A region of the brain believed to be important for maintaining the calibration between visual and motor systems necessary for accurate eye-hand coordination has been identified in human subjects, report researchers from Emory and the University of California, Los Angeles, in the Oct. 16 issue of Nature.

The subjects were attempting to recalibrate their reaching to compensate for visual displacements that resulted from viewing the world through prism goggles. The brain region was located within a specialized area of posterior parietal cortex (area PEG) in the hemisphere opposite the reaching hand.

"Presumably, recalibration of eye-hand coordination takes place continuously throughout our lives, as our limbs and visual systems grow and age, and as we learn to deal with commonplace sensory distortions such as using a mirror to guide certain movements or adjusting to the minor spatial distortions caused by a new pair of glasses," said senior author Garrett E. Alexander, professor of neurology at the School of Medicine.

The process of recalibration associated with adapting to prisms was pinpointed using positron emission tomography (PET) at the Emory PET Center to image patterns of brain activation (reflected by changes in regional blood flow) that occurred as subjects performed two behavioral tasks. In one task, subjects attempted to reach to visual targets viewed through displacing prisms. In the other, they made reaching movements identical to those of the prism task (including error corrections caused by displacing the target while the subject was in midreach), but there were no prisms to distort their vision.
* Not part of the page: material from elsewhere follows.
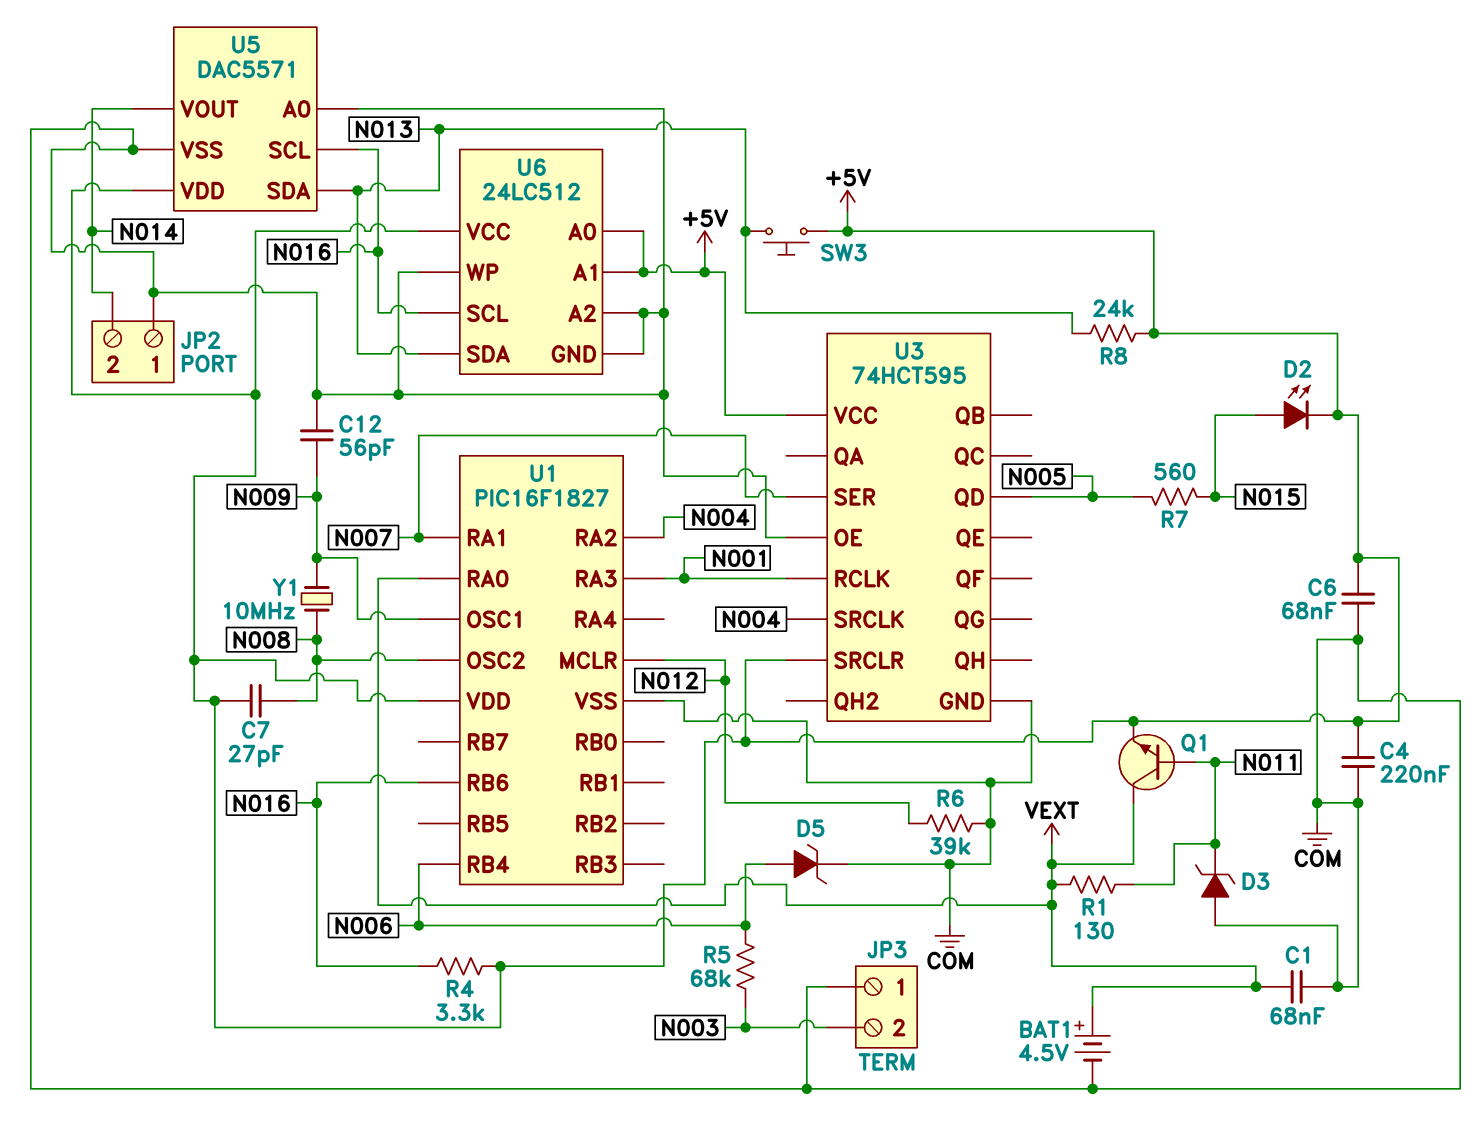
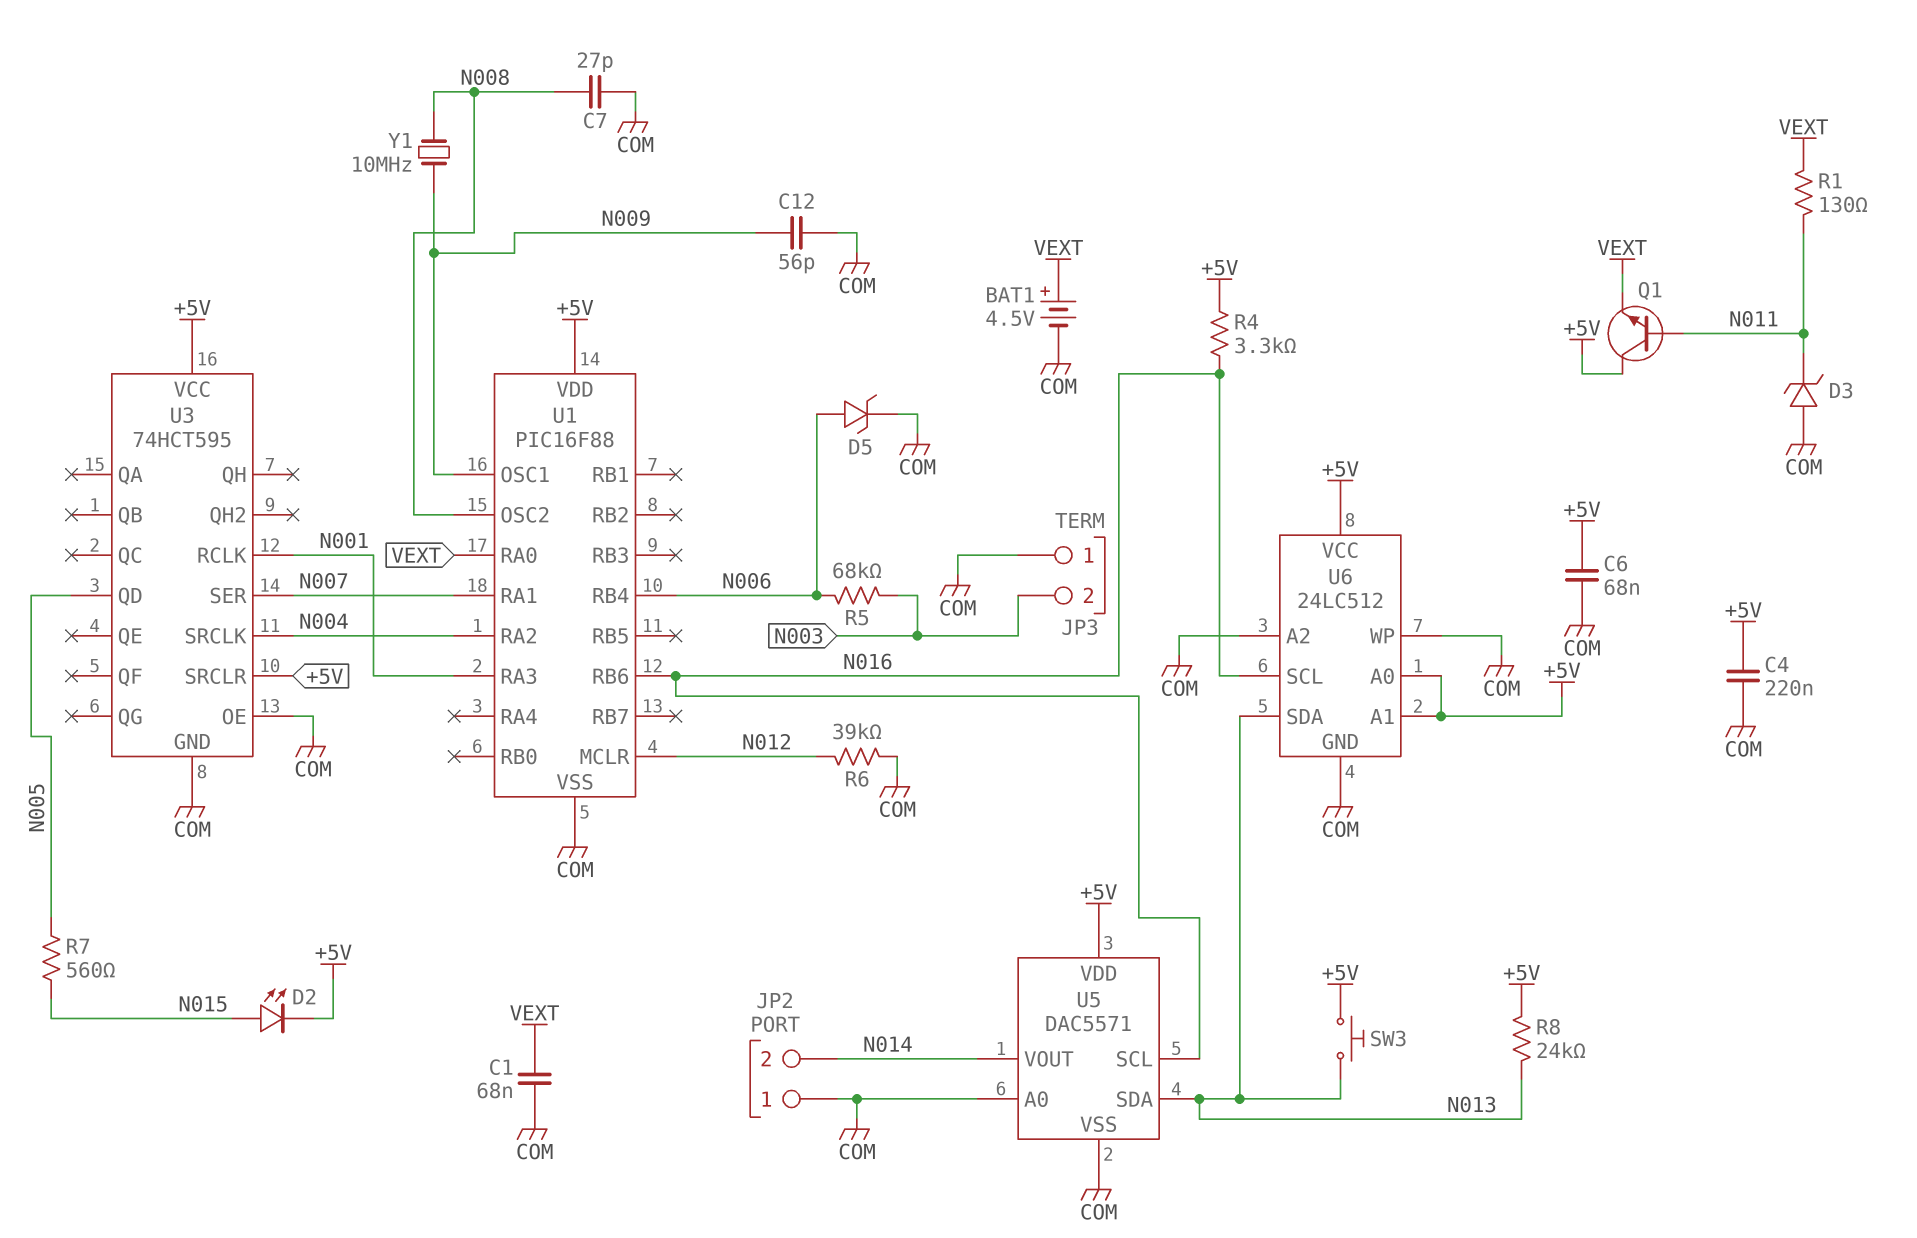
C7: 27pF (+5V, N008) -> 27pF (COM, N008)
Q1: NPN (B N011, C VEXT, E +5V) -> NPN (B N011, C +5V, E VEXT)
U1: PIC16F1827 -> PIC16F88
Subtracting the second set of images from the first showed the net effects of the recalibration (prism adaptation) process, and revealed the selective activation of area PEG. This region of posterior parietal cortex is known to contain both visual and somatosensory maps, making it a plausible candidate for subserving the process of visuomotor recalibration.

Moreover, patients in whom this region has been damaged by strokes or tumors show impairments of hand-eye coordination when they attempt to make visually guided reaches with the opposite hand.

Alexander's collaborators include Dottie M. Clower, graduate student in Emory's neurosciences program and Department of Neurology; John M. Hoffman, associate professor, neurology and radiology departments at Emory; John R. Votaw, assistant professor, and Tracy L. Faber, assistant professor, Department of Radiology at Emory; and Roger P. Woods, assistant professor, Division of Brain Mapping, UCLA School of Medicine.